■ **ESERCIZIO 1**
Sostituisci "mio nonno" con "mia nonna" nel brano sul Signore degli anelli e riportane il passo da "Diciotto ore dopo" a "fine della trilogia.".
■ **ESERCIZIO 2**
Secondo il brano sul Signore degli anelli, quale edizione del libro girava per casa?
■ **ESERCIZIO 3**
Prosegui il racconto sul Signore degli anelli a partire dall'ultima frase riportata.

■ **BRANO DI PARTENZA**
Era il gennaio del 2002 quando gli amici del liceo mi invitarono a vedere un film d'avventura. Il Signore degli anelli, questo il titolo della pellicola, e per le mie conoscenze letterarie d'allora poteva benissimo essere la biografia di un gioielliere. Andai tuttavia a vederlo con loro, entrando in sala senza alcuna idea di ciò che avrei dovuto aspettarmi.
Due ore e mezza dopo, uscii dalla sala con la bocca ancora aperta.
Diciotto ore dopo tornai a vederlo da sola.
Avevo finalmente ricondotto il titolo del film a un volume ingiallito e dalla rilegatura scassata che vagava periodicamente in giro per casa (la storica edizione Rusconi), continuamente prestato e restituito reciprocamente tra mio padre, mio nonno, mia zia e mio zio -di chi fosse quella copia, poi, mai si è saputo con certezza- da vent'anni a quella parte. La lettura, però, dovette attendere la trasposizione cinematografica de Le due torri, quando cioè compresi che non avrei mai potuto aspettare un anno per conoscere la fine della trilogia.

■ **ESTRATTO DEL DATASET**

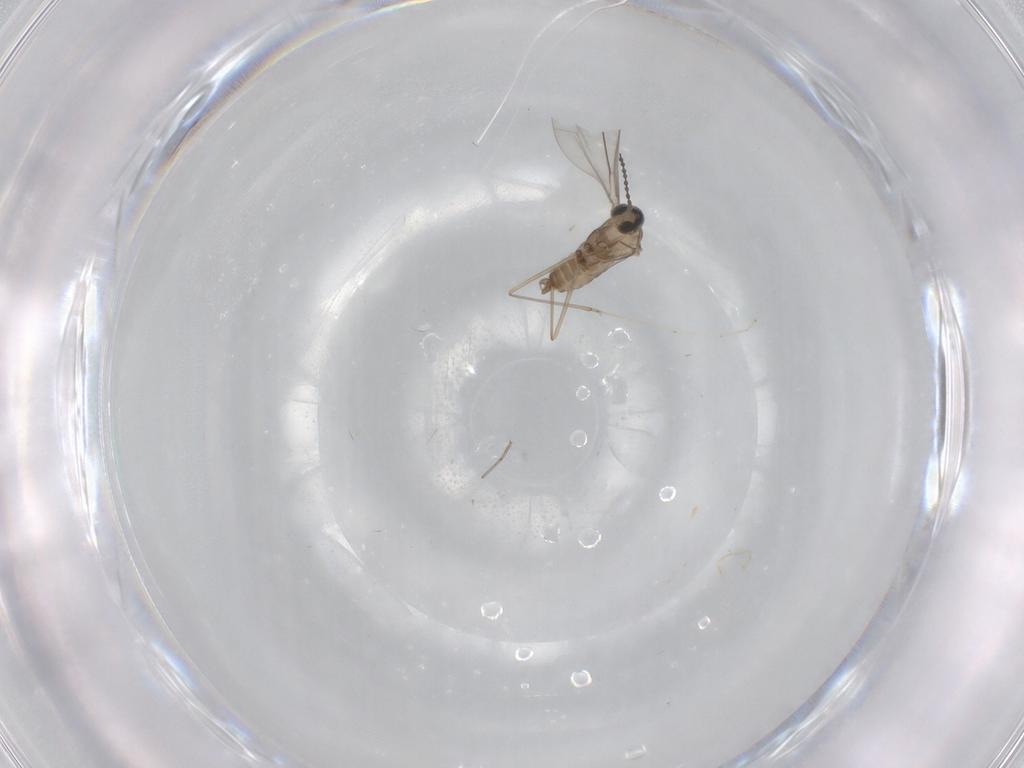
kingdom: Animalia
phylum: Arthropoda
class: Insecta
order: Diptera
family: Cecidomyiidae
---
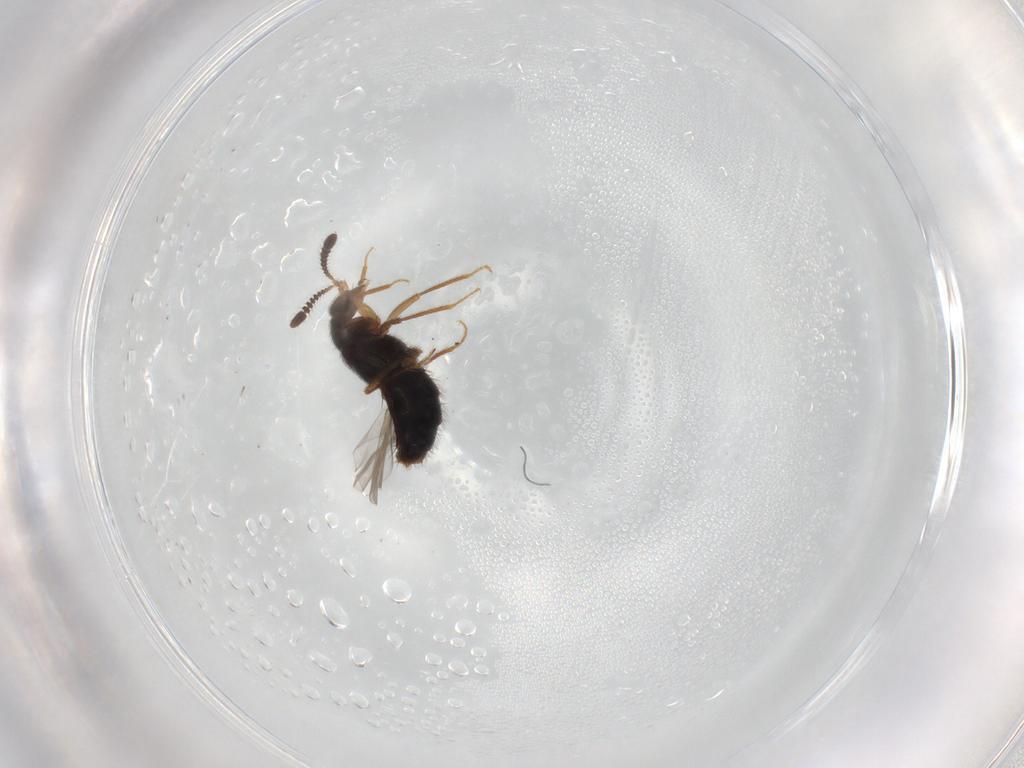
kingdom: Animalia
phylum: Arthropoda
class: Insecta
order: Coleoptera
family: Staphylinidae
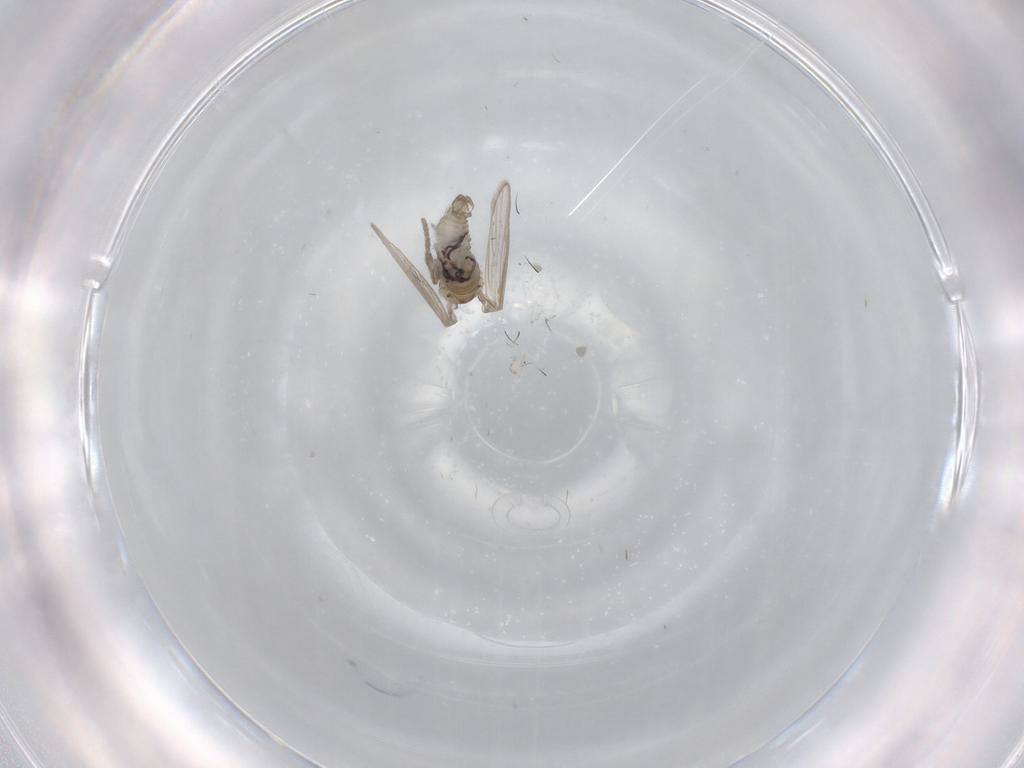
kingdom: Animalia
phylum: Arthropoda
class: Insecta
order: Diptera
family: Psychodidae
==
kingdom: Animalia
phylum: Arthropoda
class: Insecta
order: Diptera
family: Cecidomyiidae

■ **RISULTATO ATTESO 1**
Diciotto ore dopo tornai a vederlo da sola.
Avevo finalmente ricondotto il titolo del film a un volume ingiallito e dalla rilegatura scassata che vagava periodicamente in giro per casa (la storica edizione Rusconi), continuamente prestato e restituito reciprocamente tra mio padre, mia nonna, mia zia e mio zio -di chi fosse quella copia, poi, mai si è saputo con certezza- da vent'anni a quella parte. La lettura, però, dovette attendere la trasposizione cinematografica de Le due torri, quando cioè compresi che non avrei mai potuto aspettare un anno per conoscere la fine della trilogia.

■ **RISULTATO ATTESO 2**
La storica edizione Rusconi.

■ **RISULTATO ATTESO 3**
Sono trascorsi quasi dieci anni dall'uscita del primo film, rivisto innumerevoli volte insieme ai suoi seguiti; un'altra volta ho letto il libro dopo la prima; una copia l'ho regalata a una persona per me importantissima, riuscendo a invogliarla al mondo della letteratura e del fantastico, e quella persona importantissima a sua volta mi ha fatto dono dell'edizione illustrata che ho appena finito di leggere. Adesso la copia ingiallita la sta leggendo mio fratello minore, e dopo essere passata tra le mani di mio nonno, mio zio, mia zia, mio padre, mie, credo sia giunto il momento che vada a lui.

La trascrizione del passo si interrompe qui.